ADM: How would you characterize different approaches to leveraging virtual networking with regards to cloud and containerized apps?
Dumitriu: A customer once told us they had thousands of rules on a hardware firewall. A rule change could potentially break one of their applications, but since the existing tools were not app-centric there was no way to predict the application that would break.
There are two main types of virtual networking: 1) network-centric and, 2) application-centric. Network-centric mostly deals with management of network infrastructure, while application-center involves implementation of app-level policy.
The ideal approach is one that provides the best of both worlds - or a combination of both a network and application-centric approach. Specifically the network virtualization solution would provide visibility into the overlay and underlay, along with application performance troubleshooting tools to show flow history. Being able to examine traffic flows across multiple dimensions (port-level, protocol-level, tenant-level) can help to determine symptoms that occur over a period of time.
ADM: What are the best practices for integrating network virtualization into the software development workflow as organizations start to leverage more containerized apps?
Dumitriu: SDN’s value proposition - letting network operators provision tenant networks or making network changes in software - is becoming more and more understood by enterprises. Still, using SDN in the software development workflow isn’t generally the first or second thing developers think about.
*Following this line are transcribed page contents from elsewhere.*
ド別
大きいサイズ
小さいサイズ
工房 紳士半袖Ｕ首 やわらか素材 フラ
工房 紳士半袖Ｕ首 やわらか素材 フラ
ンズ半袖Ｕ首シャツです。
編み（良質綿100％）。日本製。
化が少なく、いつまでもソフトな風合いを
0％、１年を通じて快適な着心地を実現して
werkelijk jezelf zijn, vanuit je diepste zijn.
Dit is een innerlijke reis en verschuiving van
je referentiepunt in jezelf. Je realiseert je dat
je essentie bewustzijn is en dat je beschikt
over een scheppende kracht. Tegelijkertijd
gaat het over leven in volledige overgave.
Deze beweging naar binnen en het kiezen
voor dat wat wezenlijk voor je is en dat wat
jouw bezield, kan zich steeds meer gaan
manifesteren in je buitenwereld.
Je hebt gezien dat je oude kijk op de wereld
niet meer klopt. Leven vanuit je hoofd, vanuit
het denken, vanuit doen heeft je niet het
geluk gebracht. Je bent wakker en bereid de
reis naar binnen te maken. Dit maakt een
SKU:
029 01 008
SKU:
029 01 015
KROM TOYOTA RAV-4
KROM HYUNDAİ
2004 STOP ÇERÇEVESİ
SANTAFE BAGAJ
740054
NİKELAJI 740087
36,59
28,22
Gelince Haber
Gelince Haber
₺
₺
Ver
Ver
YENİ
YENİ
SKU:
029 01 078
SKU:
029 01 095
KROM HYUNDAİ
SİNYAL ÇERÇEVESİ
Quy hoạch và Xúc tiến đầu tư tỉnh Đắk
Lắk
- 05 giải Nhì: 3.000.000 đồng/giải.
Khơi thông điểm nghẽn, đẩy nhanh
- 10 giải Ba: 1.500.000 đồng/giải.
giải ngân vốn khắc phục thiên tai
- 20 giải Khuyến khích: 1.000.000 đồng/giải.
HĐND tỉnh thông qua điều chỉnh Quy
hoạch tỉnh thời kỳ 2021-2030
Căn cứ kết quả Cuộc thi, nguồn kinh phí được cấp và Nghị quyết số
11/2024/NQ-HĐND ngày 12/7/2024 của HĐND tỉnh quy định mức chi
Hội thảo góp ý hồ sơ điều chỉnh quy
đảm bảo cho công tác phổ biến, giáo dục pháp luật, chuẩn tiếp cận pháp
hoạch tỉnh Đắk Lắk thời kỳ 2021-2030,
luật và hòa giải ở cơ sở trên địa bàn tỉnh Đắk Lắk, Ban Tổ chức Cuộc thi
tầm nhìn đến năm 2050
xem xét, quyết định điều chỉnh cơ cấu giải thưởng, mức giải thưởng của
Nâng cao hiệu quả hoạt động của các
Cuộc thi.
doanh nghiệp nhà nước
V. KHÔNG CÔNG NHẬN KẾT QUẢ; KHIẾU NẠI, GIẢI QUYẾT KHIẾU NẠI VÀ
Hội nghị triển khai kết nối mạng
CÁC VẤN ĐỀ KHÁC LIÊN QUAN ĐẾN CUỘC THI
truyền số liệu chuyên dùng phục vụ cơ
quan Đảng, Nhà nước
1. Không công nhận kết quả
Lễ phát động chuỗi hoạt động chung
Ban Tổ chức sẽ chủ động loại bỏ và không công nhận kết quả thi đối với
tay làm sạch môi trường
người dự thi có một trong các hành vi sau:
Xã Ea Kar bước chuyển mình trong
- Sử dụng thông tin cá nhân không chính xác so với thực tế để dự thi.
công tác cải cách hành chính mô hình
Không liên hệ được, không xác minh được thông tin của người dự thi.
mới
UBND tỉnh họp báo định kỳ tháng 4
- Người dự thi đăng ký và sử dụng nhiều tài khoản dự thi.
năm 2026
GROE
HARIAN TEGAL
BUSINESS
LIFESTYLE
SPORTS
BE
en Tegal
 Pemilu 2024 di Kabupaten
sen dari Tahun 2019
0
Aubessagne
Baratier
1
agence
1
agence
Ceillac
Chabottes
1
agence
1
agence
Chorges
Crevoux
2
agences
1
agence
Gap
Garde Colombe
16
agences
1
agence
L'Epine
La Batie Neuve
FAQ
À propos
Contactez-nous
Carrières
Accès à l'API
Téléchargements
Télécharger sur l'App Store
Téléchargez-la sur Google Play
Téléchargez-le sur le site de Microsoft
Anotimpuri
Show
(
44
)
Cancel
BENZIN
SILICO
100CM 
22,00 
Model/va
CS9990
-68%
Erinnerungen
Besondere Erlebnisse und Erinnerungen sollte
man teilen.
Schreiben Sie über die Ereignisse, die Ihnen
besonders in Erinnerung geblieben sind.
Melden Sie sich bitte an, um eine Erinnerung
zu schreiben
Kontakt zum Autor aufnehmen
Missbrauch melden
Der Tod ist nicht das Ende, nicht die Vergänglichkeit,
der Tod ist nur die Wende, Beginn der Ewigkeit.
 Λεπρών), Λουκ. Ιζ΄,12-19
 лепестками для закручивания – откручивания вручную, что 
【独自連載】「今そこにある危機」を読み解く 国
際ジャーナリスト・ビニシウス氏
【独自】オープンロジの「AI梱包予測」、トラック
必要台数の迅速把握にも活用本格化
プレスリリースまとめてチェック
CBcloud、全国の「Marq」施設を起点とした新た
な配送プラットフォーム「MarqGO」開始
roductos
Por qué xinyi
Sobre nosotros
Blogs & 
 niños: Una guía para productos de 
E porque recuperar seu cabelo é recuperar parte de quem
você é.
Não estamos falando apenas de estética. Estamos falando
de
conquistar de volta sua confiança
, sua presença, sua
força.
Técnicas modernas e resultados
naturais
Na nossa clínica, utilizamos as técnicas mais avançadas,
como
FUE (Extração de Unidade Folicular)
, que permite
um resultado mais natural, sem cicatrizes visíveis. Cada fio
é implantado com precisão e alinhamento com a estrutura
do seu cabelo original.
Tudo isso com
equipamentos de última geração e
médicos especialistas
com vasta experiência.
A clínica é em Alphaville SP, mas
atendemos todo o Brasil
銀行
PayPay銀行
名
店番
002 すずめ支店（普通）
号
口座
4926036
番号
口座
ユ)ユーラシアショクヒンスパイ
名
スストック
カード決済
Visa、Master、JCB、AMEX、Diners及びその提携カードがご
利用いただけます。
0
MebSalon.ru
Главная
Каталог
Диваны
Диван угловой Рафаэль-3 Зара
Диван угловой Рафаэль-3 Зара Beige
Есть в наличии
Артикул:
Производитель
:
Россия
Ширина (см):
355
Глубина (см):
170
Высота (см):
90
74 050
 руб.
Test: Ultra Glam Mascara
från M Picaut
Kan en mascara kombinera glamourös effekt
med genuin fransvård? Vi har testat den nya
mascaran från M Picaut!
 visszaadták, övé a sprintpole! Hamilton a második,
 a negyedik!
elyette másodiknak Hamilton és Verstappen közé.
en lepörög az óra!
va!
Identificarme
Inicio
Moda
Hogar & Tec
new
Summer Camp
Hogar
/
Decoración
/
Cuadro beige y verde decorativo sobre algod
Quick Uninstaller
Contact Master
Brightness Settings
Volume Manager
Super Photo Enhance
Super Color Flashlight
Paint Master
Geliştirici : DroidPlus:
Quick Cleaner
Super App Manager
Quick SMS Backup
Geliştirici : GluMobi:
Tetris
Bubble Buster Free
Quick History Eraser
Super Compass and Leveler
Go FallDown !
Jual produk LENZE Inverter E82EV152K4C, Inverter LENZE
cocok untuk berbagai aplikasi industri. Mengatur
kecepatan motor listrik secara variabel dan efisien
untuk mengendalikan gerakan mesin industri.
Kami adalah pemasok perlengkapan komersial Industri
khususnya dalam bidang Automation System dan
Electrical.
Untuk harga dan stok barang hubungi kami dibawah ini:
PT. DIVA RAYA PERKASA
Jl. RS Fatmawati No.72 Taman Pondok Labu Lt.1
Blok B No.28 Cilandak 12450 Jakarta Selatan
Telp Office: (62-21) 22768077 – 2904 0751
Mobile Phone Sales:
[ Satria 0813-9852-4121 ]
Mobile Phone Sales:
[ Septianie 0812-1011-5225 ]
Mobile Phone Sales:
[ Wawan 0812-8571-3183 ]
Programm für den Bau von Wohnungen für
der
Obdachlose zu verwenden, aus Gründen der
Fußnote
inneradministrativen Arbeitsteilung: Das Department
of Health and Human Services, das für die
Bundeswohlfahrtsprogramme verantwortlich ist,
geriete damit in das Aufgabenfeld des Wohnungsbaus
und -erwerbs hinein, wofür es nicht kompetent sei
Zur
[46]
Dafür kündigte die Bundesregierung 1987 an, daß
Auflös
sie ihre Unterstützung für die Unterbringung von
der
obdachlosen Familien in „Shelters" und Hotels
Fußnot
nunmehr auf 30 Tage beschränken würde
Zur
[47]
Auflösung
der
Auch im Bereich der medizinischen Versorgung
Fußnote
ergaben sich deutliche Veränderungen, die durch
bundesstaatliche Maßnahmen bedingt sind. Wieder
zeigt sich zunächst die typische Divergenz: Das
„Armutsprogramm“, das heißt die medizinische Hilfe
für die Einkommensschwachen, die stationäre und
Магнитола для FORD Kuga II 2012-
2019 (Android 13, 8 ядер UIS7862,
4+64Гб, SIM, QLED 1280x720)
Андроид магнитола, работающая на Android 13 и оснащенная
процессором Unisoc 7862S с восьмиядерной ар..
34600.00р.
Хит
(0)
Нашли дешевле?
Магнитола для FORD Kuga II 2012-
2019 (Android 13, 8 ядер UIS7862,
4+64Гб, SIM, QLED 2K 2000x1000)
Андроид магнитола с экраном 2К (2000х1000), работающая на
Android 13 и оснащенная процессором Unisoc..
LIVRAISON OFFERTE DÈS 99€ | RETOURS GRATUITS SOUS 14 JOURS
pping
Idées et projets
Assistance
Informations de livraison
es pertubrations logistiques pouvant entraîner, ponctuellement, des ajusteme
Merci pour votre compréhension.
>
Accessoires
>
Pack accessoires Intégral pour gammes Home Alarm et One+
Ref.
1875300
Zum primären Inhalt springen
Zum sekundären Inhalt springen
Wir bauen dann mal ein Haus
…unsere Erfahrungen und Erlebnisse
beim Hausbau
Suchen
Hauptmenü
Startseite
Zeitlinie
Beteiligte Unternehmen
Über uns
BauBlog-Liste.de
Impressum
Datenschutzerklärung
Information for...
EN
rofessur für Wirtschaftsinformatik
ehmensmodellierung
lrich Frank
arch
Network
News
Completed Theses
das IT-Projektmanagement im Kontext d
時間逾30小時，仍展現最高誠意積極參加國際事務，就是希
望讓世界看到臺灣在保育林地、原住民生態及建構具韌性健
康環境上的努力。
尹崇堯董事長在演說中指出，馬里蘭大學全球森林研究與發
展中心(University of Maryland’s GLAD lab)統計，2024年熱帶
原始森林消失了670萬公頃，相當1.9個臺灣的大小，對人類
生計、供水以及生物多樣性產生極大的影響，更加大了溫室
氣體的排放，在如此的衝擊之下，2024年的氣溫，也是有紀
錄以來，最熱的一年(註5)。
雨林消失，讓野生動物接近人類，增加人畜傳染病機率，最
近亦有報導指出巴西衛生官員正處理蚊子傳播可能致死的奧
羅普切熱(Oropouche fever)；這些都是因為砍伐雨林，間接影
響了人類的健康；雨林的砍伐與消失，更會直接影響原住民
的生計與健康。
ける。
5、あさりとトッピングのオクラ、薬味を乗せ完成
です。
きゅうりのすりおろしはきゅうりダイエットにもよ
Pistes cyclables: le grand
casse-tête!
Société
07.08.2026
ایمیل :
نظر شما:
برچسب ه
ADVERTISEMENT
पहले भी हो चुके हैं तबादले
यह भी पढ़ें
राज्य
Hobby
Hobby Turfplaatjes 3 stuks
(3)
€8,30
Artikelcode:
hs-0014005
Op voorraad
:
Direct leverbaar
But it should.
When developers create an application on an SDN enabled platform, they can get real-time flow information directly from the SDN. They can also see how their application performs under light and heavy loads, gain insight into the application’s hotspots and add networking resources to ensure optimal application performance during heavy loads. This is similar to a continuous integration / continuous deployment, but it expands to account for the network as well.
ADM: Which platforms do you expect to see dominate? PaaS, CaaS? And what is the rate of adoption by app developers?
Dumitriu: Given the popularity of containers and their rapid adoption by developers, we expect Container-as-a-service (CaaS) to dominate over PaaS.
PaaS provides a cloud computing model for application delivery including hardware, software and development tools. Although PaaS can be a comprehensive platform, app developers are less likely to be sold on it. As developers generally want the freedom to choose their own stacks and tooling, PaaS often seems restrictive.
CaaS offers a middle ground in terms of flexibility between IaaS and PaaS. With CaaS, users can upload, organize, run, scale, manage and stop containers using a provider's API calls or web portal interface without predetermined choices of operating systems, Dev tools, programming languages, and infrastructure. Developers have the freedom to chose and interchange any application infrastructure component without incurring switching costs and technical debt.
Editors note: Dan Mihai Dumitriu, CEO & Co-founder of Midokura
Dan is responsible for the technical innovation and development of designing, building and operating Midokura technology.
Prior to founding Midokura, Dan served as Chief Architect at Ballista Securities, a New York City ATS offering an electronic block trading system for options. Dan has also served as Senior Researcher at NGI Group, Technical Lead at Amazon.com, Researcher at Ecole Polytechnique Federale de Lausanne, Senior Researcher at Sony Electronics, and Technical Lead at Reliable Network Solutions.